* _Exercise objective_
Make an exact copy of the entries that come next.

(Bounding boxes with keypoints)

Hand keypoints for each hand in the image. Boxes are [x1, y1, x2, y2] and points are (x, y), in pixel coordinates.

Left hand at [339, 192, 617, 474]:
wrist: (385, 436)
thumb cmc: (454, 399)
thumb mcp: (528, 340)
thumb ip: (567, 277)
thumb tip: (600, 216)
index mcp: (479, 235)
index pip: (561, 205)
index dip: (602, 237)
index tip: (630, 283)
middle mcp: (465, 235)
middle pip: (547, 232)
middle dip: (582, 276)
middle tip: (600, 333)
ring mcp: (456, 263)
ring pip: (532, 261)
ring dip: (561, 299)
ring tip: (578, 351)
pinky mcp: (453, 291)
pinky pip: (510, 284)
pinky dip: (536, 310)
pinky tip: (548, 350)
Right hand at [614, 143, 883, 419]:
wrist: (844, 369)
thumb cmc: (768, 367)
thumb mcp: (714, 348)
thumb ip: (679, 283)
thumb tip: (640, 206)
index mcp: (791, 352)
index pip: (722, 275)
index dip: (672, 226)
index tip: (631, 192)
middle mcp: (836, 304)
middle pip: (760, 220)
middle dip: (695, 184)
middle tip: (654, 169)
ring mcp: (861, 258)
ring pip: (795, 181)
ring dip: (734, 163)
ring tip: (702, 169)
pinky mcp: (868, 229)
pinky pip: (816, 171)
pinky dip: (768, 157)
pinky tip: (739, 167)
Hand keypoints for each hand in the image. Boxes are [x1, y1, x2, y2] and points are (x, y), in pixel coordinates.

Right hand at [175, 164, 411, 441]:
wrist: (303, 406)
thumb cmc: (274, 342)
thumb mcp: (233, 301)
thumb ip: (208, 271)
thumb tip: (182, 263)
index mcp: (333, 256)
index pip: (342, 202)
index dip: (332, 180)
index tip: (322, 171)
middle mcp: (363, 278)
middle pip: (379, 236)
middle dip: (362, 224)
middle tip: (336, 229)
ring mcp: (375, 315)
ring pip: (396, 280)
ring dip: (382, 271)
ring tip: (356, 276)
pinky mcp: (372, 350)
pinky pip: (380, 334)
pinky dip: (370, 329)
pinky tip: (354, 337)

* _Result of the exercise_
Hand keypoints for each hand in the image. Boxes are [x1, y1, x2, y2] and points are (x, y), in pixel coordinates.

Left hand at [339, 192, 617, 474]:
wrist: (385, 436)
thumb cmc: (454, 399)
thumb mcp: (528, 340)
thumb ip: (567, 277)
thumb tip: (600, 216)
index mcp: (479, 235)
index pip: (561, 205)
index dip: (602, 237)
index tip: (630, 283)
middle mcp: (465, 235)
middle pip: (547, 232)
middle dip: (582, 276)
middle tip: (600, 333)
ring mcp: (456, 263)
ring pip: (532, 261)
ring dip: (561, 299)
ring tip: (578, 351)
pinky mcp: (453, 291)
pinky pip: (510, 284)
pinky dip: (536, 310)
pinky tip: (548, 350)
Right hand at [614, 143, 883, 419]:
wrist: (844, 369)
thumb cmc: (768, 367)
thumb mcp: (714, 348)
thumb ip: (679, 283)
thumb tip: (640, 206)
index mcp: (791, 352)
index pip: (722, 275)
index dip: (672, 226)
index tip: (631, 192)
middle mcp: (836, 304)
middle pip: (760, 220)
middle dip: (695, 184)
middle tip: (654, 169)
ring mcp: (861, 258)
ring pip: (795, 181)
ring dip: (734, 163)
ring tip: (702, 169)
pinky mcp: (868, 229)
pinky pip: (816, 171)
pinky dip: (768, 157)
pinky tip: (739, 167)
Hand keypoints for each hand in the image. Boxes are [x1, y1, x2, y2] and points are (x, y), in pixel coordinates.

Right hand at [175, 164, 411, 441]:
wrist: (303, 406)
thumb cmc: (274, 342)
thumb mcp: (233, 301)
thumb ip: (208, 271)
thumb tip: (182, 263)
index mcp: (333, 256)
index pip: (342, 202)
index dip: (332, 180)
index tip: (322, 171)
middle mcp: (363, 278)
middle pip: (379, 236)
middle dip: (362, 224)
middle tip: (336, 229)
ring mcp: (375, 315)
ring pip: (396, 280)
ring dip: (382, 271)
ring tip: (356, 276)
pinky mcp: (372, 350)
pinky pip: (380, 334)
pinky dip: (370, 329)
pinky tip: (354, 337)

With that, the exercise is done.